Durch den Brexit hat Großbritannien auch die Zollunion und den Binnenmarkt verlassen, es musste also eine Zollgrenze her. Diese würde dann aber logischerweise zwischen dem EU-Mitglied Irland und dem zum Vereinigten Königreich gehörenden Nordirland verlaufen. Allerdings untersagt das sogenannte “Karfreitagsabkommen” eine harte Grenze auf der irischen Insel.
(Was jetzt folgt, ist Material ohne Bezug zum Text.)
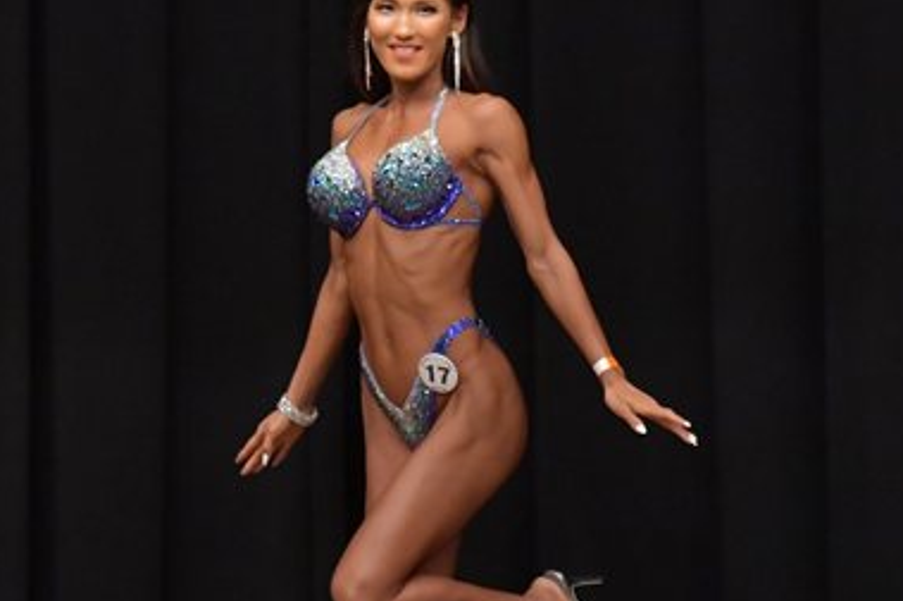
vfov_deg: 3.0
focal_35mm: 460
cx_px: 452
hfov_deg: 4.5
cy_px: 458
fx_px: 11528
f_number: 5.6
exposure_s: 1/400
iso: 5000
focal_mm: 150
Also wurden spezielle Regeln für Nordirland im sogenannten Nordirland-Protokoll festgelegt. Dieses sieht vor, dass die Zollgrenze zwischen Großbritannien und der EU an einer imaginären Grenze verläuft, die in der Irischen See liegt. De facto finden diese Kontrollen in den Häfen statt. Nordirland (anders als England, Schottland und Wales) sollte nämlich weiter den Regeln des europäischen Binnenmarkts folgen, um eine harte Grenze und damit Grenzkontrollen zwischen beiden Ländern zu vermeiden.

Was verändert sich durch den Deal in der Praxis?
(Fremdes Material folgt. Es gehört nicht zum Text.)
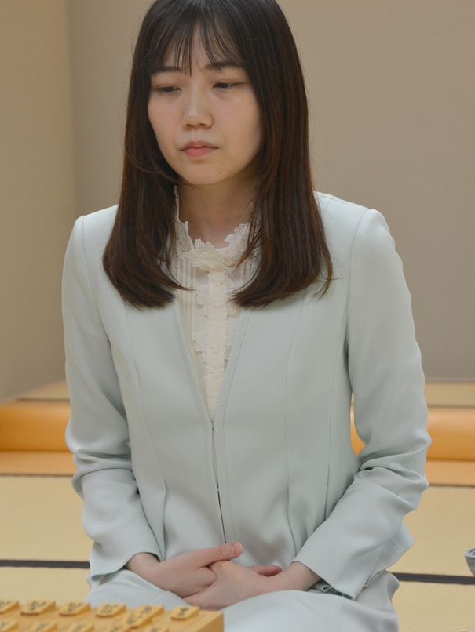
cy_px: 297
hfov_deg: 11.9
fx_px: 2286
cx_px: 220
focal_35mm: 125
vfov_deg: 15.8
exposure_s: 1/80
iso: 400
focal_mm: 70
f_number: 5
Nach dem bisherigen Brexit-Abkommen müssen bestimmte Waren kontrolliert werden, wenn sie von Großbritannien nach Nordirland gelangen. Diese Waren werden bei ihrer Ankunft in den Häfen kontrolliert und können anschließend weiter nach Irland. „Nordirland wird damit zollrechtlich weiter als ein Teil der EU behandelt“, erklärt Zoll- und Außenwirtschaftsexperte Markus Bitzer. „Dies führte zu Problemen des Warenverkehrs zwischen Nordirland und Großbritannien.“

Im Windsor-Abkommen sollen die Waren künftig über zwei Fahrspuren zollrechtlich getrennt werden: Britische Waren, die ausschließlich für Nordirland bestimmt sind, kommen auf die grüne Spur, sodass keine Kontrollen und nur minimaler Papierkram erforderlich sind. Waren, die aus der EU nach GB (oder umgekehrt) transportiert werden, sollen vom Zoll weiterhin in den nordirischen Häfen kontrolliert werden. „Die neue Einigung erleichtert damit den Warenverkehr zwischen Nordirland und Großbritannien. Aber eben nur zwischen diesen beiden. Der Handel zwischen der EU und Großbritannien wird dadurch nicht beeinflusst. Für den E-Commerce aus der EU bedeutet dies weiterhin genau zu schauen, wo die Kunden sitzen und welchen Transportweg die Waren nehmen“, meint Zollexperte Bitzer.

Nun bleibt es abzuwarten, was in den kommenden Wochen in der Sitzung des Gemeinsamen Ausschusses der EU und des Vereinigten Königreichs im Rahmen des Austrittsabkommens beschlossen wird. Außerdem müssen sowohl das britische Parlament, als auch die EU-Staaten der Einigung zustimmen.